There are multiple techniques of building word embeddings and using them. Some of the most popular ones are :

1. Word2Vec :

This was the first-of-its-kind word embedding model which used neural networks to build the embedding model. Published by Google Reasearch Team in 2013. This paper consisted of techniques like Skip-Gram Model and computational-efficient versions of the same.

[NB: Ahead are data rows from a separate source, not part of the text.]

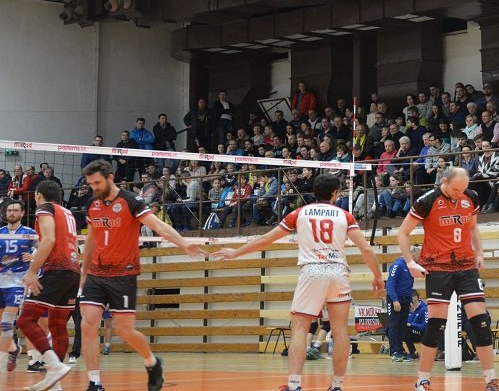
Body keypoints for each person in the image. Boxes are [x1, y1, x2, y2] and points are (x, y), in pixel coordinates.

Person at [212, 173, 384, 391]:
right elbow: (366, 248)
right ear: (335, 193)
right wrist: (378, 277)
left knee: (300, 329)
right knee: (340, 331)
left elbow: (266, 239)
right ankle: (337, 385)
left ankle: (294, 385)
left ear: (314, 192)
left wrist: (236, 253)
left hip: (312, 271)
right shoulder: (345, 216)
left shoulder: (299, 213)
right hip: (338, 271)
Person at [79, 159, 205, 391]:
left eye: (97, 182)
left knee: (125, 331)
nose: (93, 187)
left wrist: (184, 244)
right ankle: (95, 382)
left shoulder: (131, 201)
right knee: (88, 325)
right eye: (90, 183)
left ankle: (152, 362)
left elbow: (158, 225)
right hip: (97, 273)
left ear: (110, 178)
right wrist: (83, 272)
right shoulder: (93, 204)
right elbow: (91, 239)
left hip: (123, 273)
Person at [396, 167, 499, 391]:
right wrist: (410, 262)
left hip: (466, 267)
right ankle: (422, 380)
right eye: (455, 189)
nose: (458, 193)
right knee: (435, 326)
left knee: (481, 323)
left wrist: (479, 253)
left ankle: (491, 380)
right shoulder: (427, 201)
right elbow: (402, 233)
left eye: (463, 189)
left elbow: (473, 228)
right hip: (438, 268)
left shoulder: (470, 198)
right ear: (444, 181)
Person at [14, 181, 80, 391]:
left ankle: (53, 366)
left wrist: (33, 270)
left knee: (26, 320)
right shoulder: (68, 212)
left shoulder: (45, 208)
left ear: (39, 195)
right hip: (73, 270)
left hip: (57, 269)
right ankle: (55, 383)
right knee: (58, 326)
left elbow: (49, 239)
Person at [0, 199, 37, 372]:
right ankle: (14, 350)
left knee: (7, 323)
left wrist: (34, 257)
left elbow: (45, 249)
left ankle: (3, 358)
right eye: (9, 211)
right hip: (1, 281)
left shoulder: (30, 233)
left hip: (17, 282)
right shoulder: (0, 232)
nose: (12, 213)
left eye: (15, 210)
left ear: (22, 213)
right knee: (1, 325)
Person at [387, 247, 418, 362]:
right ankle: (394, 352)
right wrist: (395, 300)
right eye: (417, 257)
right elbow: (390, 284)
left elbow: (409, 285)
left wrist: (410, 300)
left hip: (405, 300)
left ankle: (400, 350)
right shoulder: (398, 265)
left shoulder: (410, 267)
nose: (417, 260)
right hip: (395, 300)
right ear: (411, 254)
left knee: (402, 326)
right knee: (394, 325)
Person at [404, 290, 428, 358]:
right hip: (411, 332)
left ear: (415, 298)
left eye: (408, 298)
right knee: (390, 330)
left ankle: (413, 352)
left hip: (421, 334)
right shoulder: (408, 309)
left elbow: (425, 327)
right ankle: (401, 352)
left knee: (406, 330)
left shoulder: (424, 309)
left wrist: (411, 325)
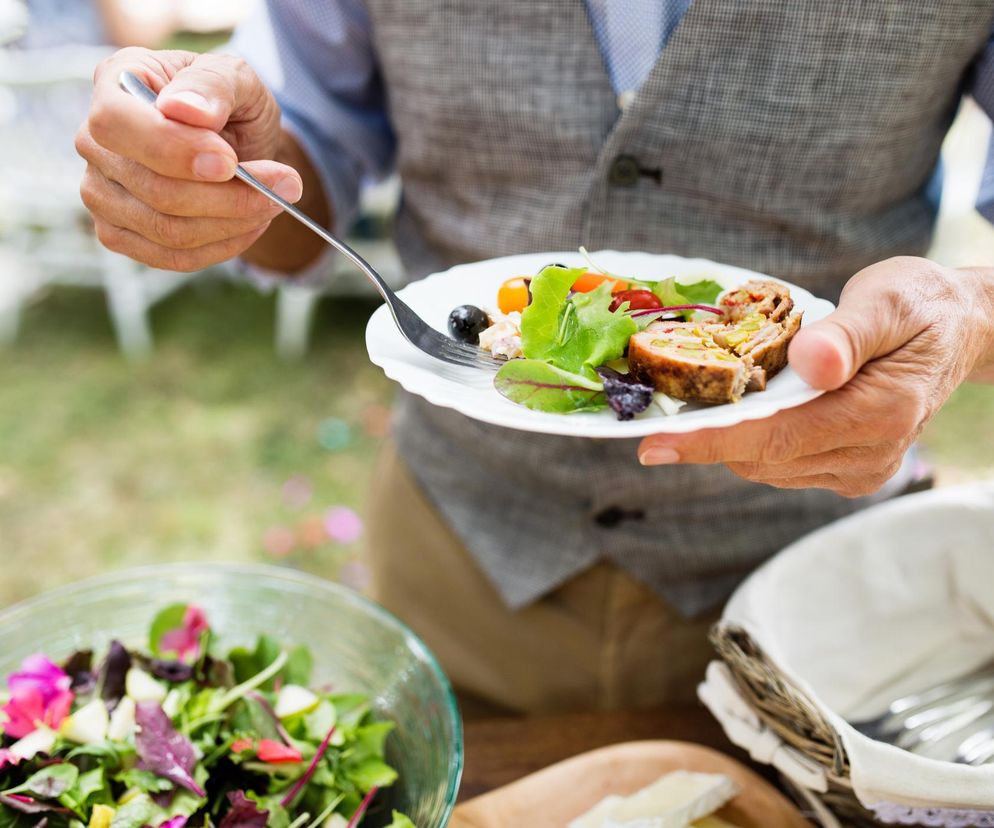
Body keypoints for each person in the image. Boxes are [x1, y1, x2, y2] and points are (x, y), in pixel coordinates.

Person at [74, 2, 994, 715]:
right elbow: (296, 177)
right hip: (462, 559)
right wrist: (217, 172)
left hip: (824, 591)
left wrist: (970, 320)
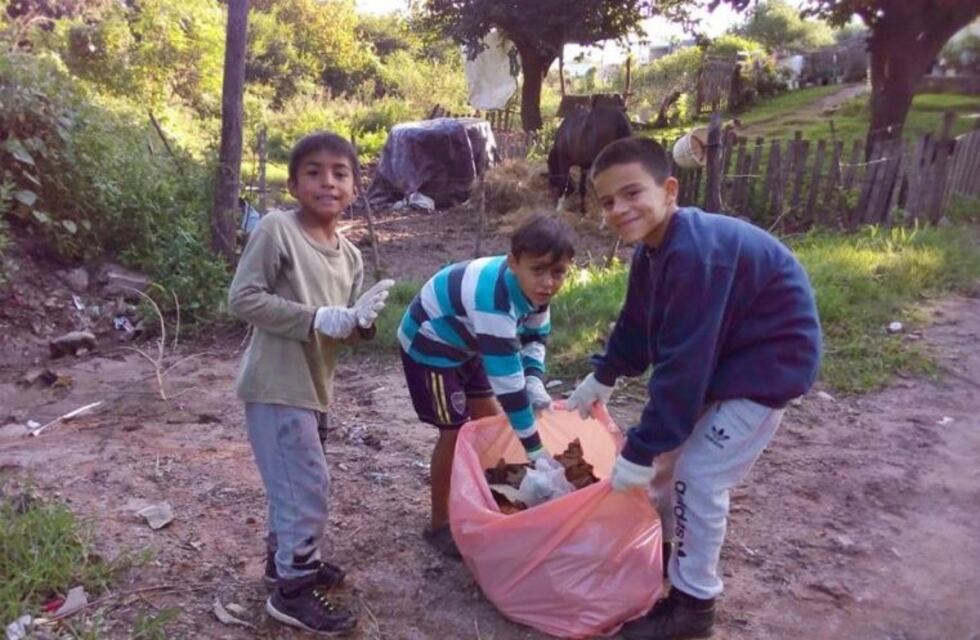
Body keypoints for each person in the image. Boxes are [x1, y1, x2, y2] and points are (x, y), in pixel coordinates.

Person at [565, 137, 821, 640]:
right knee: (663, 470)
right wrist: (606, 373)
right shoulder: (653, 250)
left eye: (632, 193)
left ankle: (693, 609)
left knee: (699, 478)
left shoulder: (697, 255)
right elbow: (638, 324)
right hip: (726, 358)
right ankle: (655, 561)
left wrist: (639, 446)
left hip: (766, 370)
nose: (619, 209)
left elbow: (683, 367)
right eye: (608, 200)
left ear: (670, 189)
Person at [229, 131, 394, 635]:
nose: (328, 181)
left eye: (340, 173)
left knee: (295, 481)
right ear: (294, 183)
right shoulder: (278, 229)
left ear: (355, 185)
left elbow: (338, 328)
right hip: (276, 383)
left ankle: (286, 560)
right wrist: (318, 317)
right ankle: (293, 591)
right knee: (306, 487)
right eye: (315, 172)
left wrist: (359, 323)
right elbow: (243, 299)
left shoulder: (350, 255)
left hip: (313, 388)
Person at [398, 213, 575, 557]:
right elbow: (509, 387)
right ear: (513, 263)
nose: (549, 283)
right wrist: (536, 450)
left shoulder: (536, 292)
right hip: (431, 345)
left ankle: (490, 496)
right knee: (454, 433)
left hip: (470, 341)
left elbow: (535, 337)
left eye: (558, 273)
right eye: (538, 270)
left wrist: (535, 380)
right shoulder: (494, 302)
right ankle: (438, 525)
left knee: (489, 422)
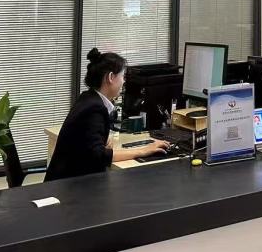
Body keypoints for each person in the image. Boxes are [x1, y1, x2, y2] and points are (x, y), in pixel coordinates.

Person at [45, 49, 169, 181]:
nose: (124, 81)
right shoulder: (94, 108)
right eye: (122, 76)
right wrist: (143, 150)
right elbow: (99, 156)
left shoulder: (88, 98)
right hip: (69, 187)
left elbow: (89, 145)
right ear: (110, 77)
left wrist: (101, 141)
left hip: (65, 181)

Soon Common Bag of Words (CBOW) model also got published.

  • CBOW : The main principle behind this was given a context the model had to predict target word.

     "Where are you going Robert?"
       [0]  [1] [2]  [3]   [4]
    

    Consider a context window of size 2 which would look like :

    Word Left-Context Right-Context
    you [where, are] [going, robert]
    going [are, you] [robert]
    robert [you, going] []

    So for a given context we predict a target word (probability) by training the shallow Neural Network.

    CBOW Architecture

  • Skip-Gram : The main principle here is almost reverse of CBOW i.e given a target word we predict the context.

2. GloVe : Global Vectors for Word Representation

The main principle behind global vectors is that we use the word-corpus to extract global one-word embedding i.e the embedding is global in sense with respect to the observed word corpus.

It uses word-frequency and co-occurence counts to train the embedding model. It is an unsupervised learning technique.

GloVe : Compartive Adjectives

Conclusion

In the next posts I will try explain these techniques in detail as well as implement them and evaluate their results.